The Delmarva Farmer Comment Page

Protecting Maryland’s NMPs

3.25.2008

Doug Gansler, Maryland’s freshman attorney general, finds himself in shallow water on an outgoing tide.
Gansler powered into office, in Gov. O’Malley’s wake, pledging to muster the full strength of his office to crack down on polluters and clean up the Bay.
He may have ventured too far into the flats.
At the so-called “Poultry Summit” in Salisbury last November, Gansler, in one of the warm-ups for the main attraction, said he believed that all nutrient management plans on file by farmers at the Maryland Department of Agriculture should be available for public review.
(He was later informed, we are told, that the confidentiality of the plans is protected by law, drafted as part of a compromise with the agricultural community to ensure compliance.)
The main attraction at the “summit” as you will recall, was Robert F. Kennedy Jr., the chairman of the board of the Waterkeeper Alliance, who, in a broad attack on the poultry industry, also demanded that the confidentiality of those nutrient management plans (NMPs) be abandoned, claiming that the state law that protects them is unconstitutional.
Waterkeeper and Kennedy’s small army of lawyers subsequently filed suit against MDA to force the NMPs into view.
Also subsequently, Maryland Sen. Brian Frosh, a Montgomery County Democrat and avid supporter of environmental legislation, introduced Senate Bill 964 (Agriculture — Nutrient Management Plans — Filing and Release), which would alter the requirements for filing NMPs and require MDA to release copies upon request.
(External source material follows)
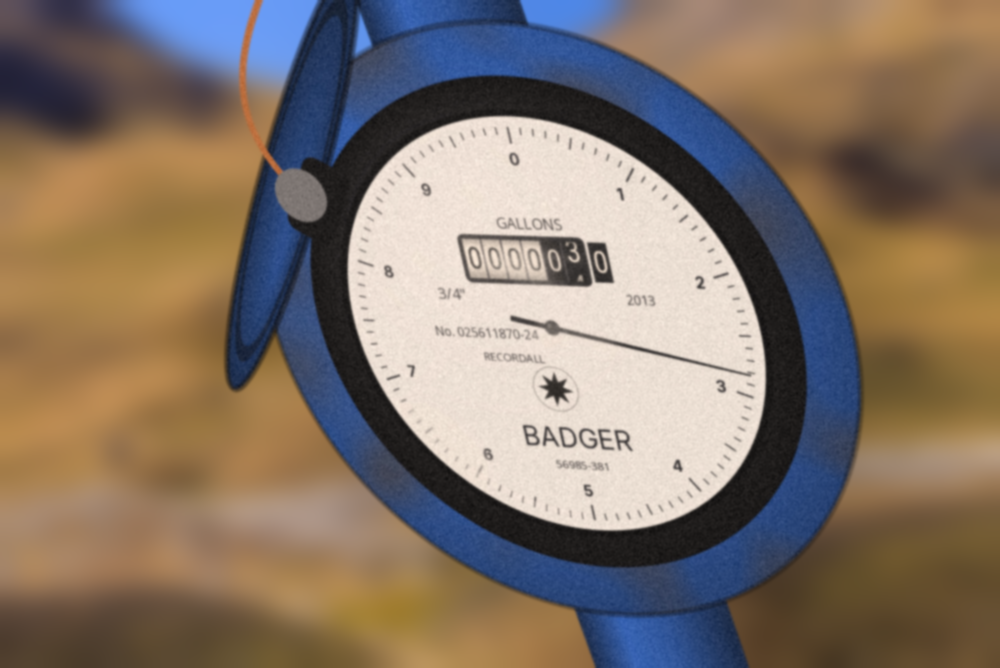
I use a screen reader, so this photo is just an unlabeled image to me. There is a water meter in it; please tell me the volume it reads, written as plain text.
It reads 32.8 gal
Gansler has a problem. He’s apparently supporting Frosh’s bill. As a matter of fact, Sen. Richard Colburn, an Eastern Shore Republican, in a recent report on legislative activities in Annapolis, referred to Senate Bill 964 as “Mr. Gansler’s law.”
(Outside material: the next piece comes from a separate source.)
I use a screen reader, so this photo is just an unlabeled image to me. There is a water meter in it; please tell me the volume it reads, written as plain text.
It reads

“Why should we move forward on Senate Bill 964,” Sen Colburn asked, “while litigation on the issue (the Waterkeeper suit) is pending in Maryland?”
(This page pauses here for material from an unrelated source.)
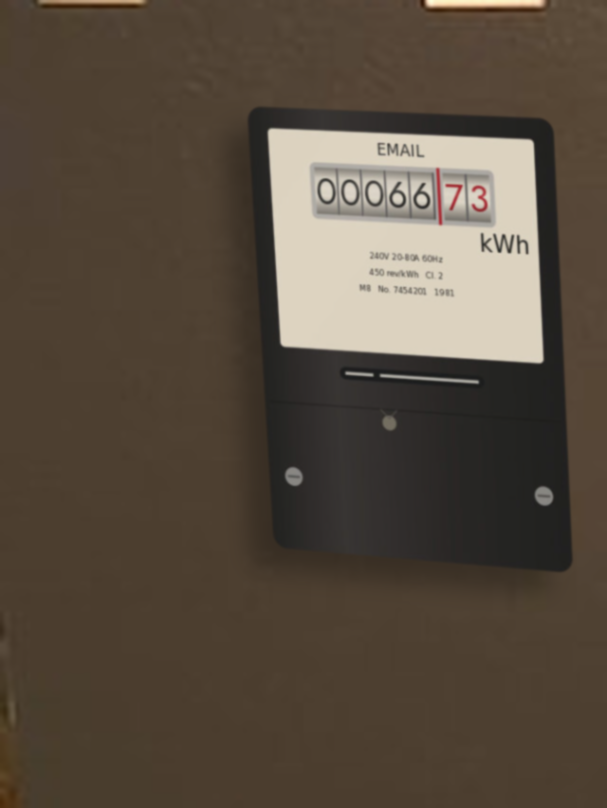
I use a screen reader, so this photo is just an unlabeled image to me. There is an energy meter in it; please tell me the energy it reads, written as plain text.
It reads 66.73 kWh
Our concern here goes beyond the practical impact of two efforts butting heads.
It goes to the nature, the core of Mr. Gansler’s job. It is the responsibility of his office to represent Maryland and it agencies in the courts of law.
It seems to us legally, if not ethically, impossible for his office to lend support to SB 964 while at the same time having to defend the MDA against the Waterkeeper suit.
As attorney general, he can’t have it both ways.